Lobbying by the book

share this article

Lobbying by the book

If your nonprofit chooses to engage in some lobbying, make sure that you follow IRS rules. Straying from the requirements could jeopardize your tax-exempt status. In addition to tax issues, federal and some state governments regulate organizations that lobby. While there are exemptions for some nonprofits and small amounts of lobbying, consult with your attorney about your specific requirements.

Lobbying differs from advocacy

Part of playing it safe is knowing the difference between lobbying and advocacy. Lobbying is defined as a communication that attempts to change particular legislation. Advocacy, on the other hand, promotes general causes and issues. Nonprofits may do unlimited advocacy work, but the IRS limits the extent of lobbying activities.

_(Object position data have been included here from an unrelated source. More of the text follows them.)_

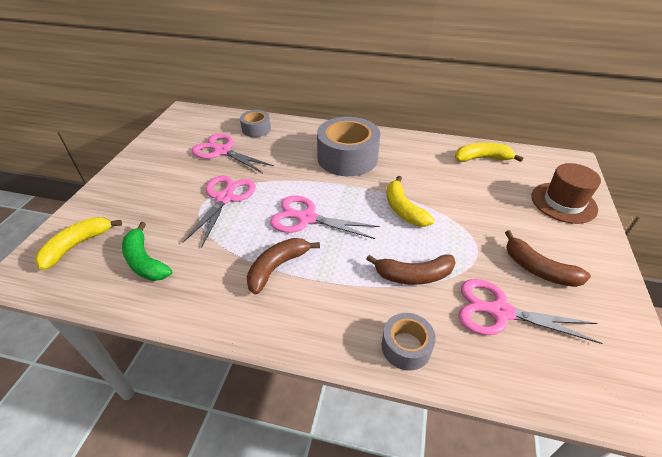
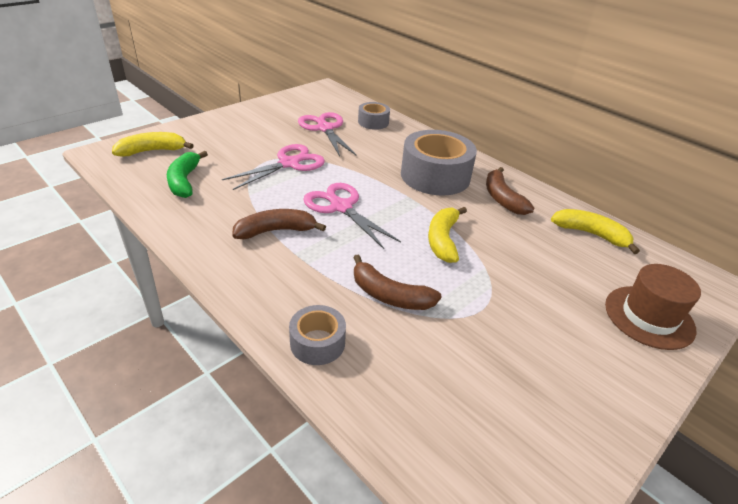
camera: 30 degrees right, 5 degrees down
(500, 312) = (443, 369): pink scissors -> none
(538, 269) = (535, 358): brown banana -> brown banana (502, 198)

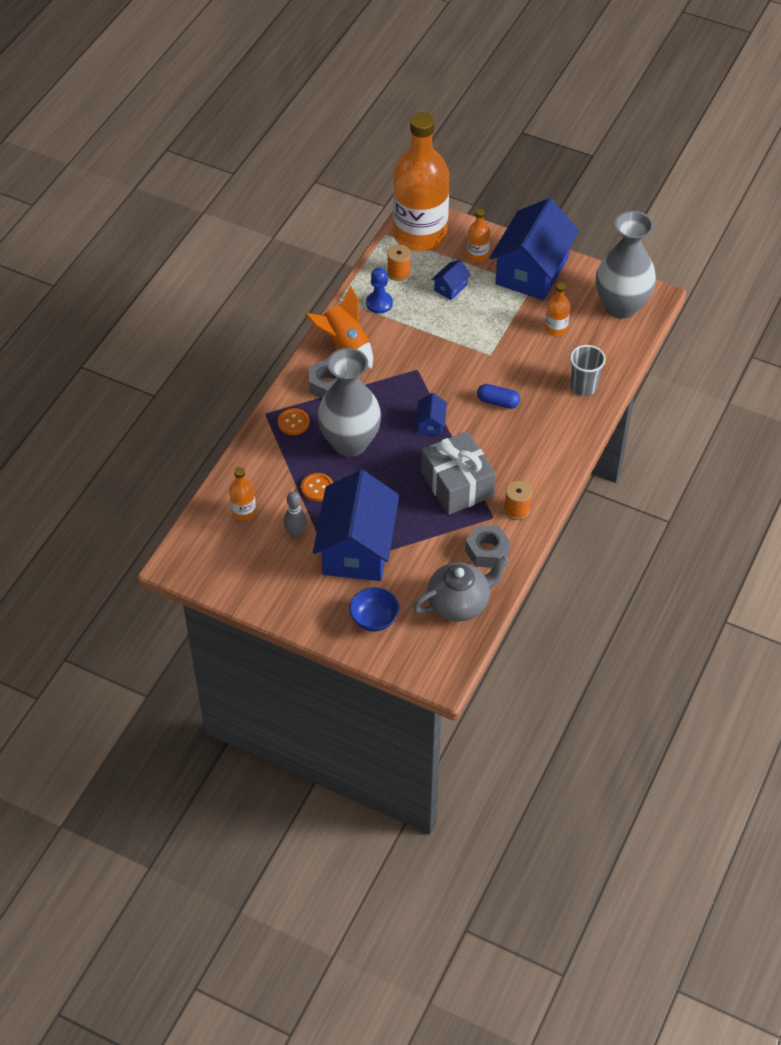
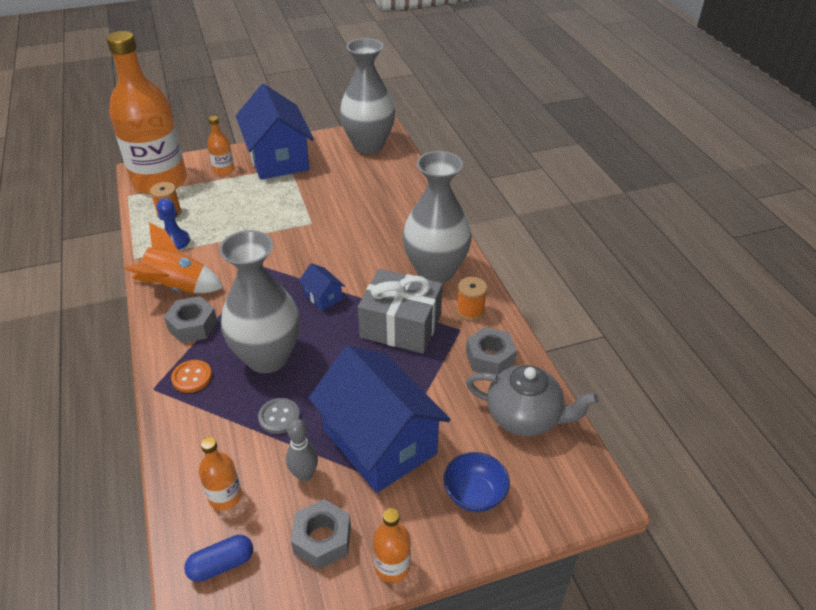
camera: 45 degrees left, 10 degrees down
(269, 575) = (322, 539): none -> grey nut
(317, 488) = (279, 417): orange button -> grey button
(450, 288) = (226, 200): blue house -> none
(459, 603) = (524, 417): grey teapot -> grey teapot turned 90 degrees clockwise
(498, 402) = (358, 249): blue capsule -> blue capsule (221, 564)
(531, 462) = (435, 271): none -> grey vase
(556, 329) = (340, 181): orange bottle -> orange bottle (392, 566)
(583, 386) = (407, 202): grey cup -> none

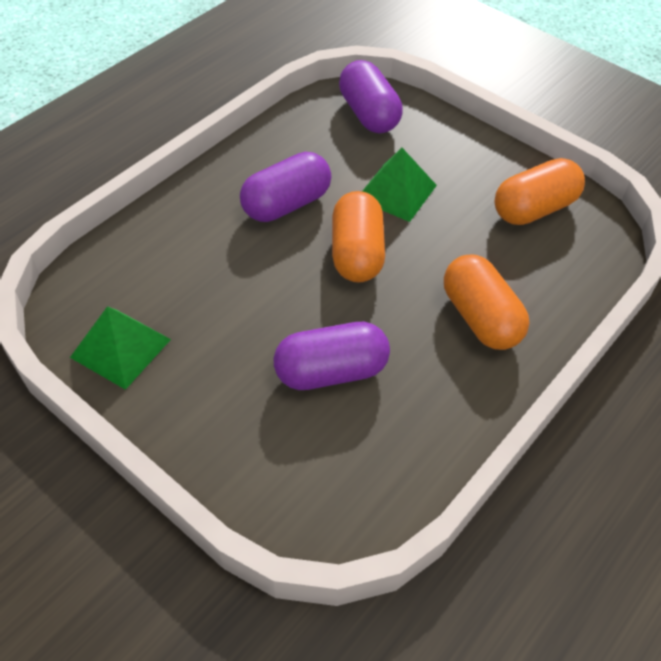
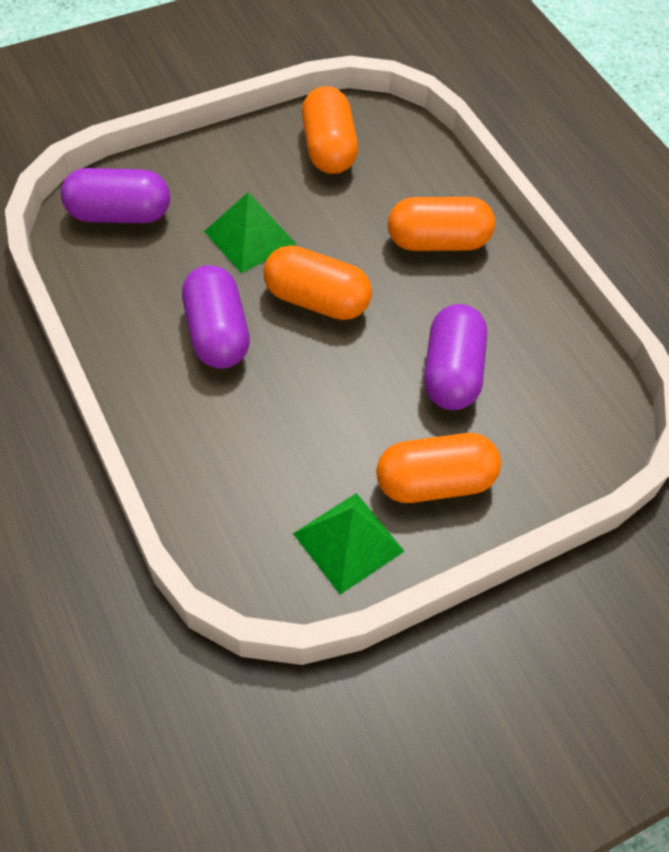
camera: 70 degrees left, 5 degrees up
(204, 392) = (434, 482): none -> orange capsule

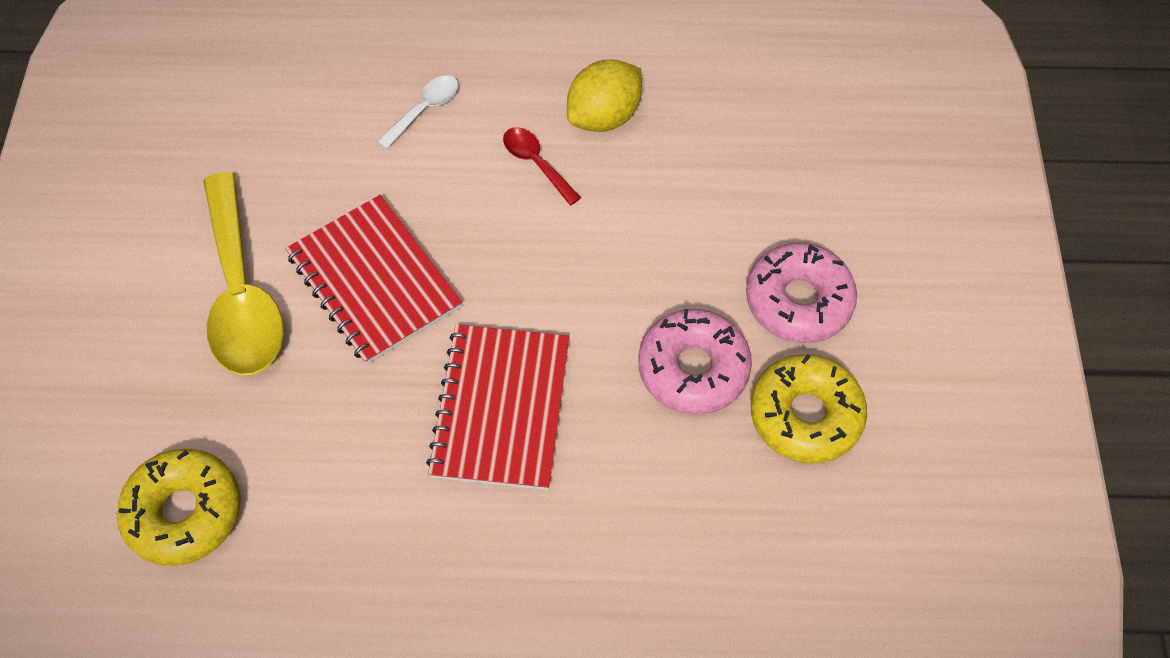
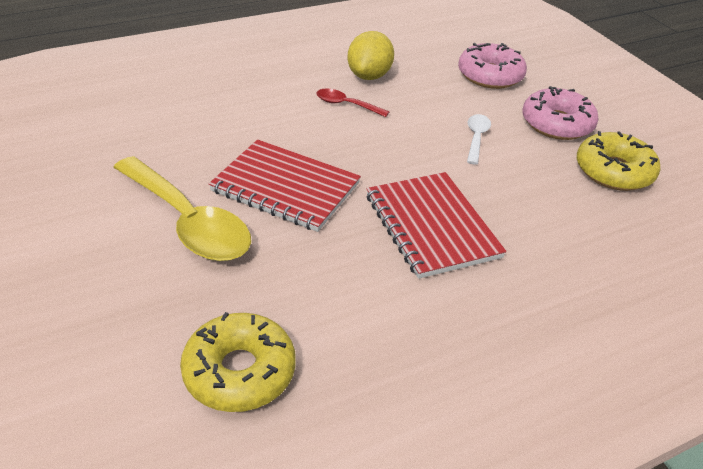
camera: 30 degrees left, 20 degrees down
(424, 110) = (251, 98): white spoon -> white spoon (476, 138)
(693, 368) = (530, 170): pink donut -> pink donut (490, 75)

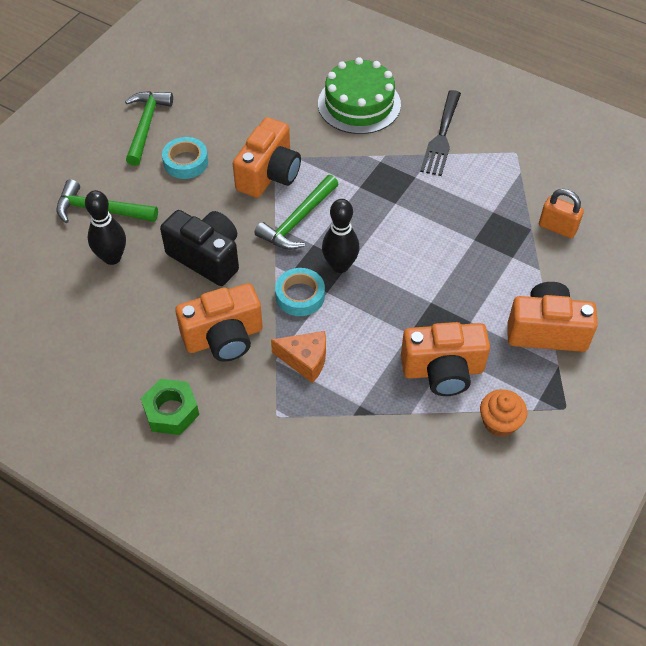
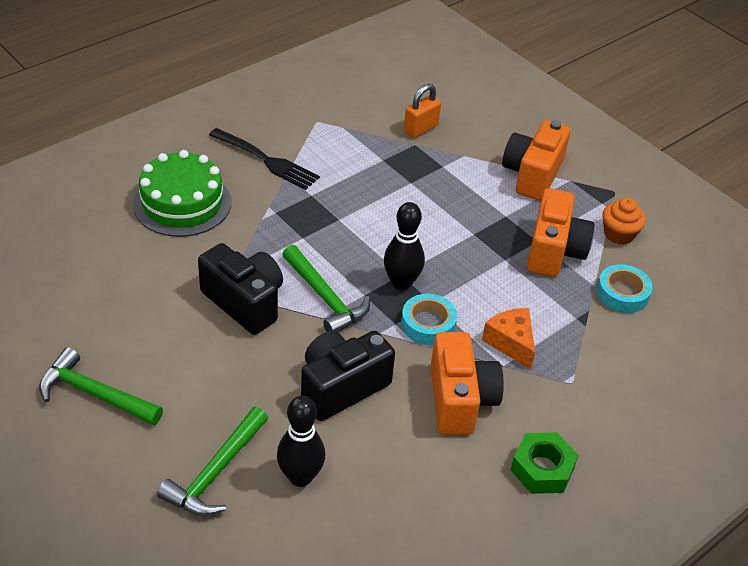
camera: 75 degrees left, 10 degrees down
(186, 162) = (182, 370): turquoise tape -> turquoise tape (622, 293)
(269, 174) = (244, 302): orange camera -> black camera
(305, 360) = (511, 342): orange cheese -> orange cheese turned 60 degrees counterclockwise

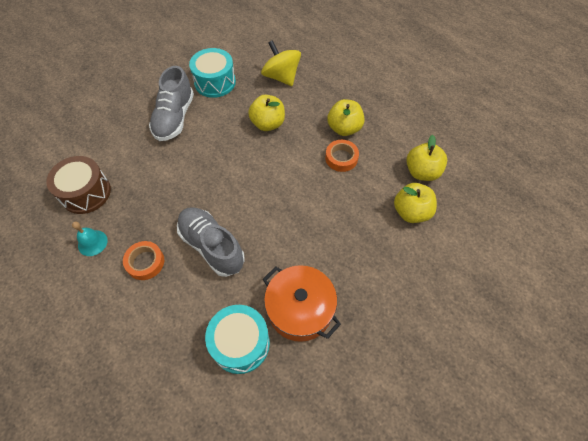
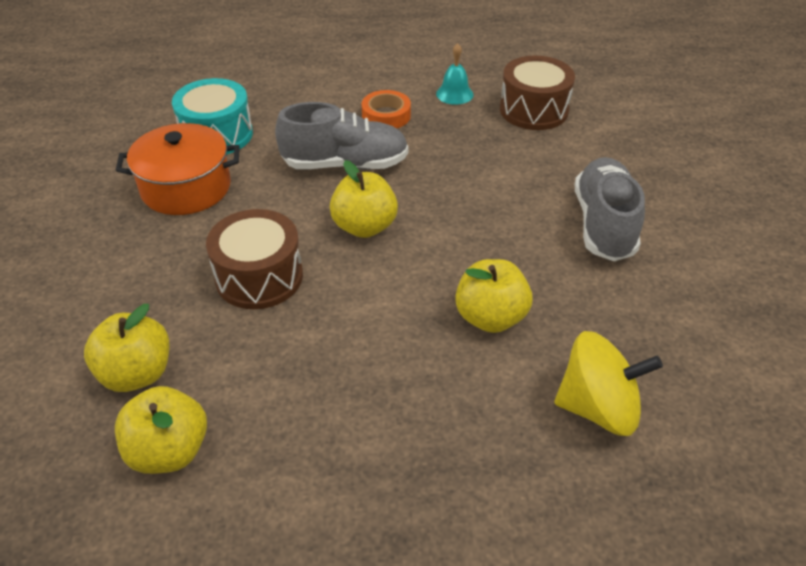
camera: 130 degrees right, 15 degrees down
(174, 118) = (603, 224): grey shoe -> grey shoe turned 45 degrees clockwise
(215, 82) = (657, 306): turquoise drum -> none
(324, 215) = (259, 277): none -> brown drum
(341, 158) = (323, 362): orange tape -> none
(344, 128) = (376, 412): yellow apple -> yellow apple (364, 227)

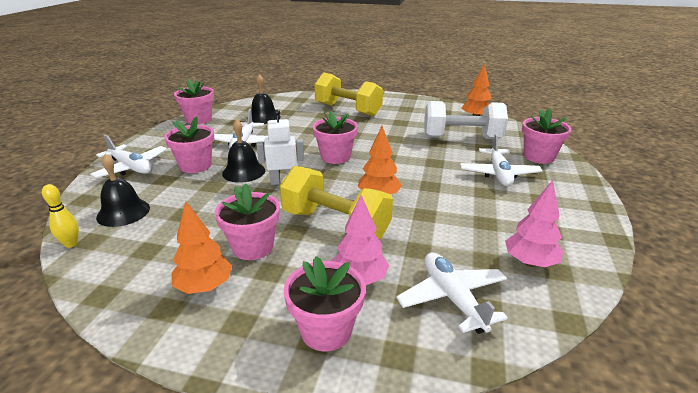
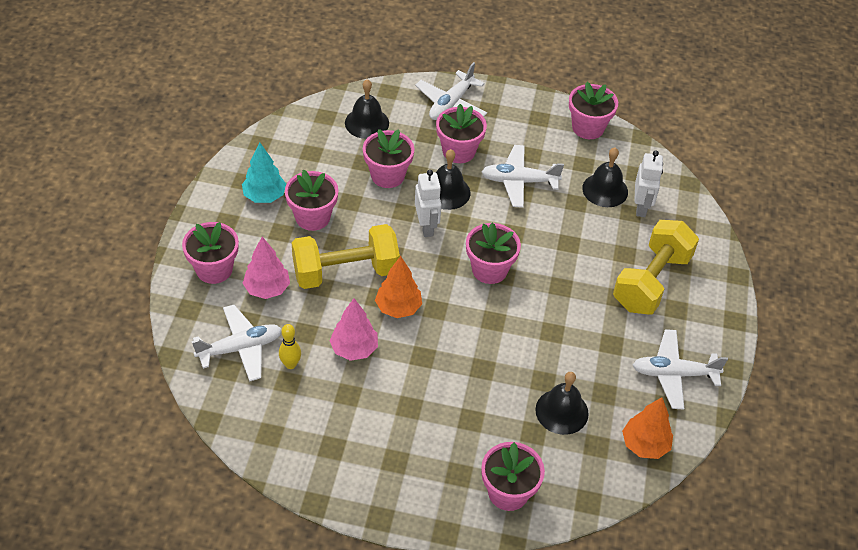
camera: 85 degrees right, 20 degrees up
(71, 244) = (320, 107): yellow bowling pin -> yellow bowling pin (290, 364)
(204, 287) = (264, 196): orange tree -> turquoise tree
(209, 200) = (387, 175): none -> pink flower pot
(283, 109) = (641, 207): none -> white robot
(335, 224) = (345, 272): yellow dumbbell -> yellow dumbbell turned 45 degrees clockwise
(461, 138) = (562, 411): white dumbbell -> black bell
(498, 174) = (455, 431): white plane -> white plane (674, 374)
(530, 262) = (282, 415): pink tree -> pink tree (354, 349)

Lobbying always involves advocacy, but advocacy doesn’t necessarily involve lobbying. The key to determining whether an activity is considered lobbying or advocacy depends in part on whom you’re trying to influence: Does the audience of your lobbying efforts make the laws or simply follow and enforce them? Do you want these individuals to vote a certain way on proposed legislation or simply be more aware of issues?

If your audience makes laws and you’re attempting to change legislation by encouraging these lawmakers to vote a certain way, it’s lobbying. If, on the other hand, you’re speaking with an administrative official or other non-lawmaking individual or group about a broad policy change, it’s advocacy.

Keep in mind that promoting a point of view and providing public education aren’t considered lobbying activities — even if you’re speaking with a public official. The discussion crosses the line only when specific legislation is discussed or you urge a particular vote.

Nonprofits play it safe

Nonprofits often shy away from lobbying for fear of losing their tax-exempt status. And some organizations worry they don’t have the proper resources, time or qualifications to lobby.

But the fact is that nonprofits can lobby without endangering their tax-exempt status and without major financial resources or expert assistance. The Center for Lobbying in the Public Interest suggests that even small nonprofits can make an impact by devoting as little as three hours a week to the endeavor.

Lobby law set the rules

The IRS evaluates lobbying based on whether a nonprofit chooses to report its activities under the 1976 lobby law or uses the “no substantial part” test. The lobby law provides nonprofits with a clearly defined set of rules, and requires organizations to file Form 5768, known as the “h” election. The “no substantial part” rule is more vague and subject to interpretation.

If, for example, an organization chooses to use the lobby law, it may spend 20% of its first $500,000 in annual expenditures on lobbying tax free. This percentage decreases as annual expenditures increase, and annual nontaxable lobbying expenses are capped at $1 million. An excise tax will apply when spending limits are exceeded.

If a nonprofit doesn’t report lobbying under the 1976 law, it must meet the “no substantial part” test, which stipulates that nonprofits can spend only an insubstantial amount of their resources on lobbying. The specific dollar amount isn’t defined, but courts have ruled that more than 5% of an organization’s budget, time and effort is substantial. Most organizations, therefore, aim for a percentage below 5%.

Lobbying raises public awareness

Lobbying can help you get your organization’s voice heard and raise public awareness of your mission. Some social goals can only be fully addressed by changes in law, which may be encouraged by lobbying. If you strictly follow IRS rules, you can accomplish these goals without putting your tax-exempt status in danger.